So, somehow this blog has kind of just turned into me writing about my anxiety. I promise that there are other things happening, things that I will talk about. However, anxiety just seems to be the most obvious thing to me right now.
Today was my 21st birthday. It didn’t seem too different than most days, went to work, had coffee with a friend, had Bible study… A few lovely surprises here and there by those I love (a visit to the humane society to hang out with cats, cards and candy, and a surprise birthday cake to name a few!). But today will also be marked by another thing as well: the first day I took anti-anxiety medication.
Yup, I got a new substance for my 21st birthday, and not the kind you usually get. Not vodka or whiskey or anything like that. It goes by the name of Zoloft.
This is not where I thought I would be by my 21st birthday.

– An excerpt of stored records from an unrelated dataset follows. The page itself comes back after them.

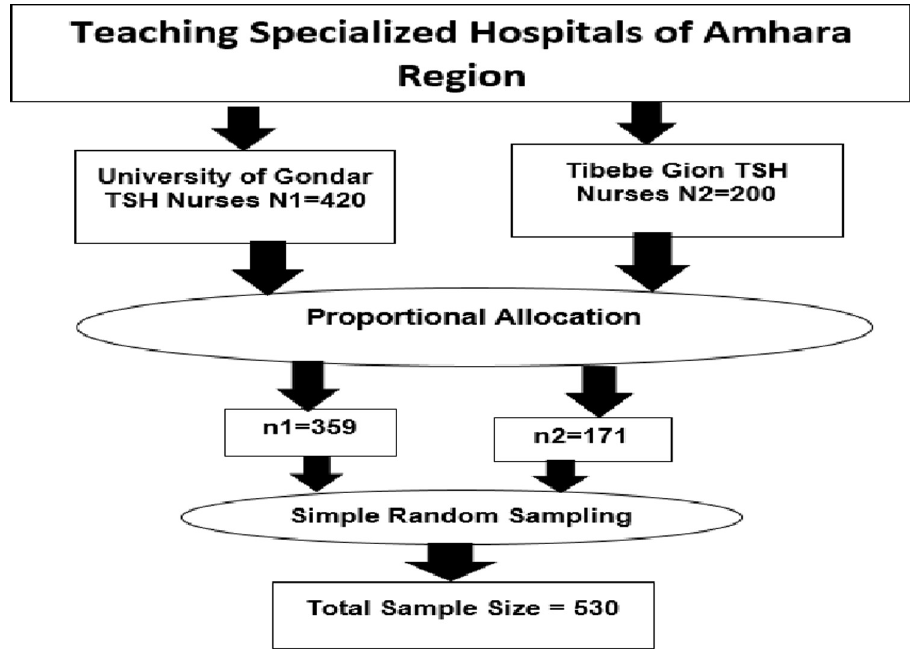
Fig 1. Sampling procedure of the study of evidence-based practice among nurses at the University of Gondar and Tibebe Gion teaching specialized hospitals, 2020.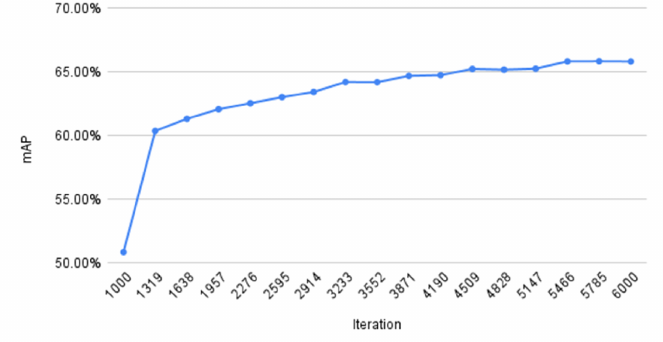
Fig. 3 Average mAP of all eye-glasses-goggles dataset experimental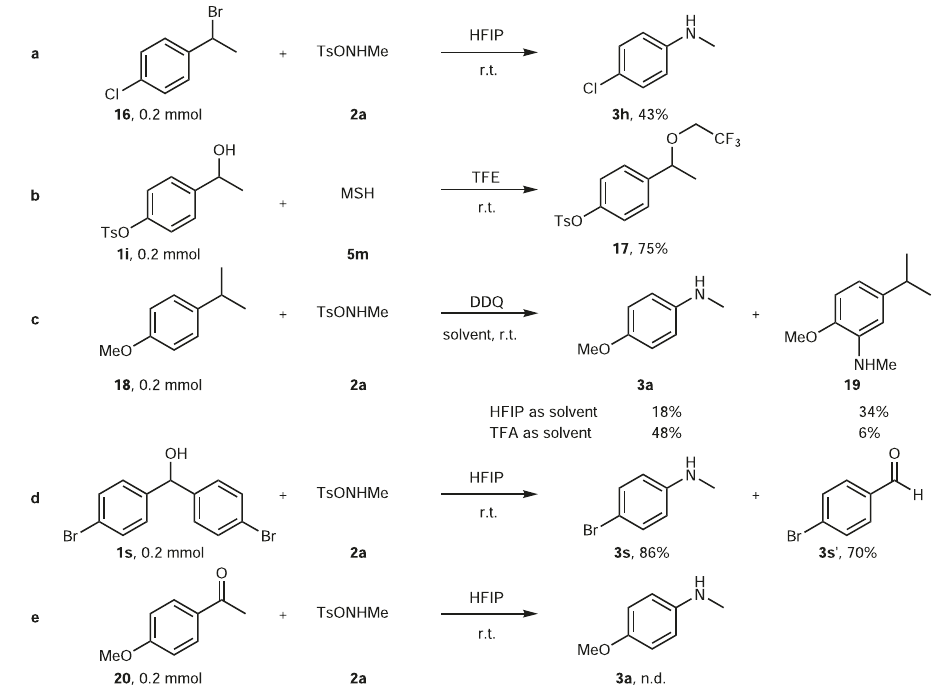
Fig. 7 Mechanistic studies. a Control experiment with benzyl halide. b Side reaction from benzyl alcohol. c Control experiment with alkylarene. d Byproduct from diphenyl methanol. e Exclusion of Beckmann rearrangement for the reaction mechanism. Ts toluenesulfonyl, HFIP hexa fl uoroisopropanol; TFE tri fl uoroethanol.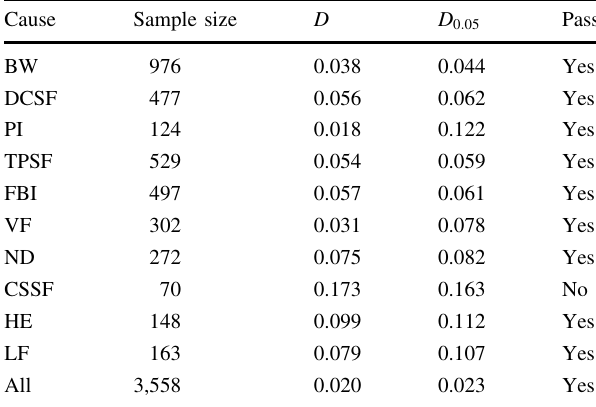
Table 7 Results of the K–S test for testing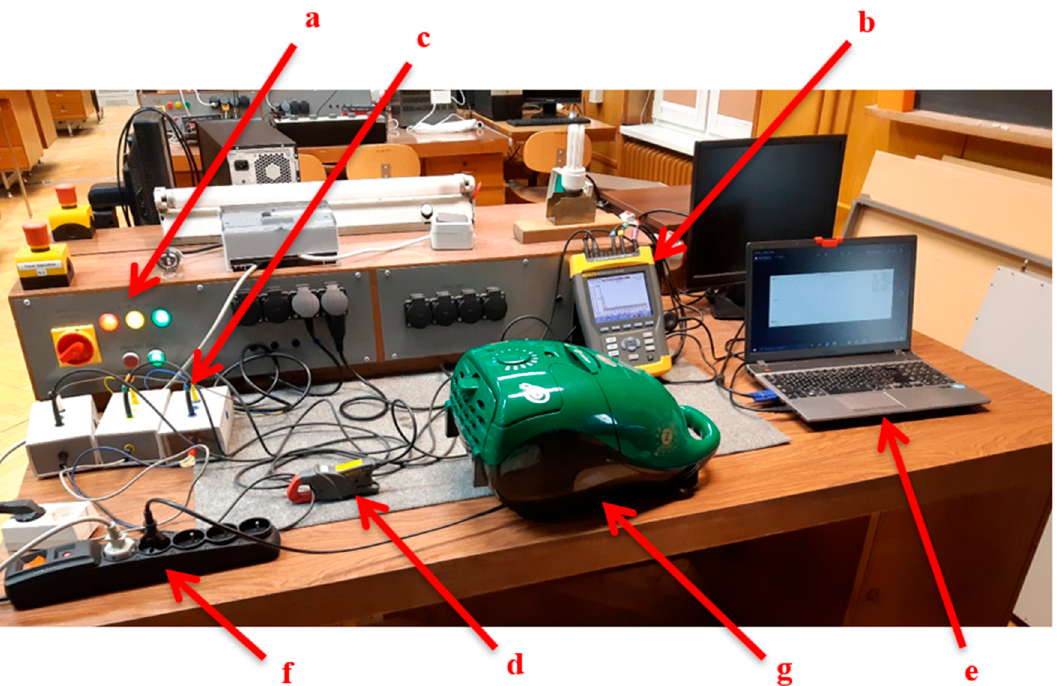
Figure 5. Laboratory measurement stand for testing the impact of nonlinear devices on power quality: ( a ) power supply AC 230 V 50 Hz; ( b ) power quality analyzer Fluke 435; ( c ) adapter for measuring voltage in a single-phase circuit; ( d ) measuring clamp; ( e ) PC with FlukeView software; ( f ) adapter for testing a set of electrical equipment; ( g ) electrical equipment under test.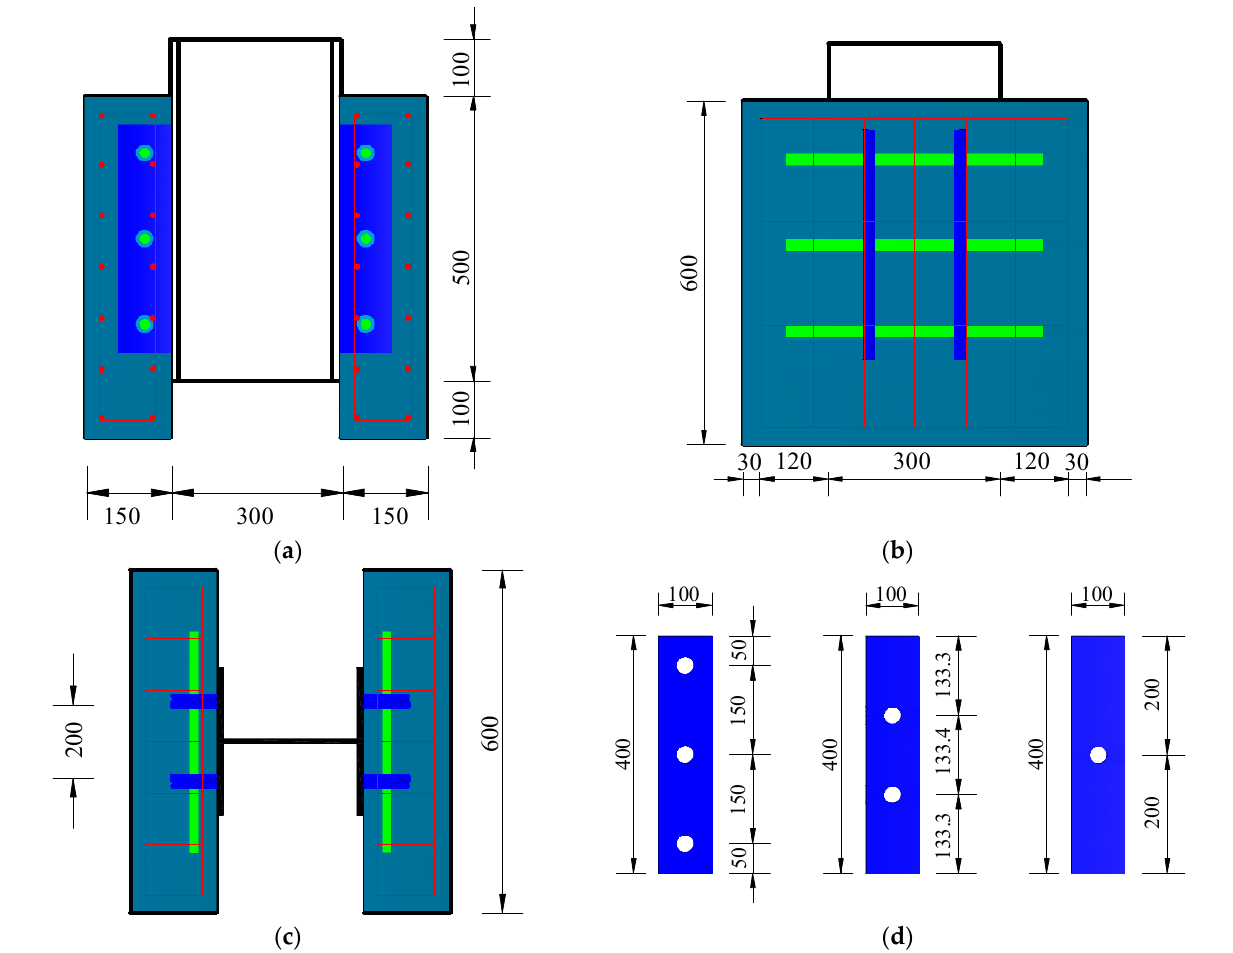
Figure 1. Specimen dimensions: ( a ) front view; ( b ) side view; ( c ) plan view; and ( d ) perforated steel plate (unit: mm).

Not that this is bad, please don’t think that I believe that anxiety meds are an inherently bad thing. It’s just something that you aspire to when you’re thinking of those milestone birthdays.
I’m so torn, in one way I’m excited to be relieved of this 8 year struggle. In another, I wish I could have done it myself. I wish I could have just been fixed. I wish I could have prayed harder or meditated more or not drank so much caffeine… Alas, those wouldn’t have changed the anxiety that haunts me daily. That makes it hard to breathe, sleep, concentrate, find motivation, and makes me feel sick.